Only the number is wanted: state how many lines of the data below contain the word "Tires".

####################

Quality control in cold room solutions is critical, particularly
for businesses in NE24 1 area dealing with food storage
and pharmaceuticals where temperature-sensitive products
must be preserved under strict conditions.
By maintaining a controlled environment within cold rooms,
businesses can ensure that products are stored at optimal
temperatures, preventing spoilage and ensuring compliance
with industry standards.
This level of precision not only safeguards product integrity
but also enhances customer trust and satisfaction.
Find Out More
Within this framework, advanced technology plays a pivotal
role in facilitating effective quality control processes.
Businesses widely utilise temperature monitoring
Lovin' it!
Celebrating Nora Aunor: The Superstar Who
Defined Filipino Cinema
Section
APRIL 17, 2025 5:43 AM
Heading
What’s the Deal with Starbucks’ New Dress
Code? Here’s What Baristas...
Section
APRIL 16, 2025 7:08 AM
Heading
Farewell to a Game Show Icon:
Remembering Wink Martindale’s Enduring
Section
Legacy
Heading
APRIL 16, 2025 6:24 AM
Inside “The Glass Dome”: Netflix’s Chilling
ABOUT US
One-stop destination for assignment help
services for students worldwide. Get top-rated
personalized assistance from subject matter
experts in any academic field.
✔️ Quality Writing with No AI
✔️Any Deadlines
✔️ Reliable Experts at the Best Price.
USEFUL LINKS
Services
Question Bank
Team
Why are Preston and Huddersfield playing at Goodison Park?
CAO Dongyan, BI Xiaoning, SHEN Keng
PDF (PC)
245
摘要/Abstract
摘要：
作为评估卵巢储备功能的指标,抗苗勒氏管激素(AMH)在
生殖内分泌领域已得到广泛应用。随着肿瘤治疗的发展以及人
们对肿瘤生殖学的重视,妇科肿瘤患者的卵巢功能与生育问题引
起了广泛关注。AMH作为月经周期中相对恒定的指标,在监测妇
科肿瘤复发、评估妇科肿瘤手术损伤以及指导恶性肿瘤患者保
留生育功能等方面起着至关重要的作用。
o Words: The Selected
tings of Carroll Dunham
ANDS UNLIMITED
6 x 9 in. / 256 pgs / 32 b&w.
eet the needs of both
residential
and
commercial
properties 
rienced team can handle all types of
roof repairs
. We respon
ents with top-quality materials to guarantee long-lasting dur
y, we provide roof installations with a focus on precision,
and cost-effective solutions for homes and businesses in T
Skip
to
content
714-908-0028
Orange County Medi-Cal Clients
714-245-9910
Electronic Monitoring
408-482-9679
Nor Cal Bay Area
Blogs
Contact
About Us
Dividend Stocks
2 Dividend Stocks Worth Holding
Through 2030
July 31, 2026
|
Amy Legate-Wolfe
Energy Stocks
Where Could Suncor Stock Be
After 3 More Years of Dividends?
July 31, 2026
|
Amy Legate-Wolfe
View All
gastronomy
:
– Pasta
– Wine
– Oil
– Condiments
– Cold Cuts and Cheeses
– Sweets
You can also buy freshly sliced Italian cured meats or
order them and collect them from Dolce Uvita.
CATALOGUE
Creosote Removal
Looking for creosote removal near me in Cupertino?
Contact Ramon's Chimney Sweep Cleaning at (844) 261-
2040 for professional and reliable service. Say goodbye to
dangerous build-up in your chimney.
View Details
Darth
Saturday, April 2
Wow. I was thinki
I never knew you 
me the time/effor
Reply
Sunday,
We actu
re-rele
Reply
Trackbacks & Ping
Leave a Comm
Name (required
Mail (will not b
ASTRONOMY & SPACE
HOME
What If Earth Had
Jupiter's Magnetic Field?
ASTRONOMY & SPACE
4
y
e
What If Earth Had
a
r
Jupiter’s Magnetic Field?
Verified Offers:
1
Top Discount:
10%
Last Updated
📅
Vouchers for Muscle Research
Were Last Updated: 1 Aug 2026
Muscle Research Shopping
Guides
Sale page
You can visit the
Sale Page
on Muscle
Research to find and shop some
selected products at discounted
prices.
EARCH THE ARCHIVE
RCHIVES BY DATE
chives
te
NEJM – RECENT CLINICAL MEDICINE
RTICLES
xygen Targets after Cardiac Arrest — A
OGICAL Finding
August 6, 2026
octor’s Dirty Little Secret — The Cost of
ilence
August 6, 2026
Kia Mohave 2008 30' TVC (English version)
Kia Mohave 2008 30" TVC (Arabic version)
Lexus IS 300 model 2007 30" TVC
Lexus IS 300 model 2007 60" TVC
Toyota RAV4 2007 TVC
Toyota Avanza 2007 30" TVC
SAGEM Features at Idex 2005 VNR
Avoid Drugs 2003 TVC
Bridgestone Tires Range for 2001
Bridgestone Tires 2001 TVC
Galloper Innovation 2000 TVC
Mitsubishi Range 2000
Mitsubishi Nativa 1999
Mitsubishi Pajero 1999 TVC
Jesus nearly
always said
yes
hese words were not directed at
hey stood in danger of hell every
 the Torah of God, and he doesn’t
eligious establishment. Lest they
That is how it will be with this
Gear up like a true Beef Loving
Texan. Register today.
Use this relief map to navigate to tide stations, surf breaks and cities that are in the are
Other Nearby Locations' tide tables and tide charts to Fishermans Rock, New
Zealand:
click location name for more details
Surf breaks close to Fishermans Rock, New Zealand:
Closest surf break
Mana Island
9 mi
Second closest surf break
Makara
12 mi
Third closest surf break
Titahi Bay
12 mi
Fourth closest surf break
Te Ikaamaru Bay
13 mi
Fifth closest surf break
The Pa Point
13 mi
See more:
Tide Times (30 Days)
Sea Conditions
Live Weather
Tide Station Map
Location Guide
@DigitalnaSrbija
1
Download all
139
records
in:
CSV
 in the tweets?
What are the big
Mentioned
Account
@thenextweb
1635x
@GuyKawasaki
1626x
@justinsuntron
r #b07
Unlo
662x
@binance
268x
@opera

####################

## TASK RESULT
2